Dalam konteks lebih luas, pengembangan kasus ini menimbulkan pertanyaan tentang integritas sistem pengadaan infrastruktur nasional. Proyek kereta api, yang seharusnya menjadi tulang punggung konektivitas ekonomi, justru rawan disusupi oleh praktik kolusi dan nepotisme. Para analis hukum menilai bahwa keterlibatan tokoh-tokoh politik seperti dari PDIP bisa menjadi ujian bagi partai berlambang banteng itu, terutama dalam menjaga citra antikorupsi di mata publik. Namun, hingga kini, KPK menekankan bahwa semua pihak yang dipanggil hanyalah saksi, bukan tersangka—sebuah pengingat bahwa penyidikan masih berlangsung dan bukti harus dikumpulkan secara teliti.
KPK, di bawah kepemimpinan saat ini, tampaknya semakin agresif dalam menangani kasus-kasus besar yang melibatkan elite politik.
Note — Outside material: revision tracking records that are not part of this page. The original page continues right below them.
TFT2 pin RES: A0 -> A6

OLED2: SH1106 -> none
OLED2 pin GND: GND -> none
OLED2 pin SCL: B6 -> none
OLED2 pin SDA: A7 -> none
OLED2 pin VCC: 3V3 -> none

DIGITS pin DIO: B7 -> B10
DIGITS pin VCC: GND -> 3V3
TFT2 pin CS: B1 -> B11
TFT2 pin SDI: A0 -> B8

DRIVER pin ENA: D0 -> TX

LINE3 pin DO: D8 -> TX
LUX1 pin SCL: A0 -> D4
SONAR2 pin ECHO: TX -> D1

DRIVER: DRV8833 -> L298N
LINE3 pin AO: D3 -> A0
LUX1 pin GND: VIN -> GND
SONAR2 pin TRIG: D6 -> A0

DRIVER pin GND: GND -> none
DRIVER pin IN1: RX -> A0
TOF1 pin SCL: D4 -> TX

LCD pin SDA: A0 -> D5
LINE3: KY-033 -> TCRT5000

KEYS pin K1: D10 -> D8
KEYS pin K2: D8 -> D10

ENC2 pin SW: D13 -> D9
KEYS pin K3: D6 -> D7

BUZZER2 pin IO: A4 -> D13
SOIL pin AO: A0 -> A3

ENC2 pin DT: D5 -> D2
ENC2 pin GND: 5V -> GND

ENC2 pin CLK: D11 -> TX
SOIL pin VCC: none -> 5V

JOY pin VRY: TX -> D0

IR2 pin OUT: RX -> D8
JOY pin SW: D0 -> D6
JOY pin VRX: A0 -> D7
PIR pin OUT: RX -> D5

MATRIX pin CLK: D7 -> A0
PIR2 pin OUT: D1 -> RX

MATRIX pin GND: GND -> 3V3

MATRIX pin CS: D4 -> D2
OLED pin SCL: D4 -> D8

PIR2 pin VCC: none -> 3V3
Langkah ini diharapkan tidak hanya membongkar jaringan korupsi, tapi juga mendorong reformasi tata kelola di Kementerian Perhubungan. Sementara itu, masyarakat menanti perkembangan selanjutnya: apakah kasus ini akan mengungkap nama-nama besar lain, atau justru menjadi pelajaran bagi pencegahan korupsi di masa depan?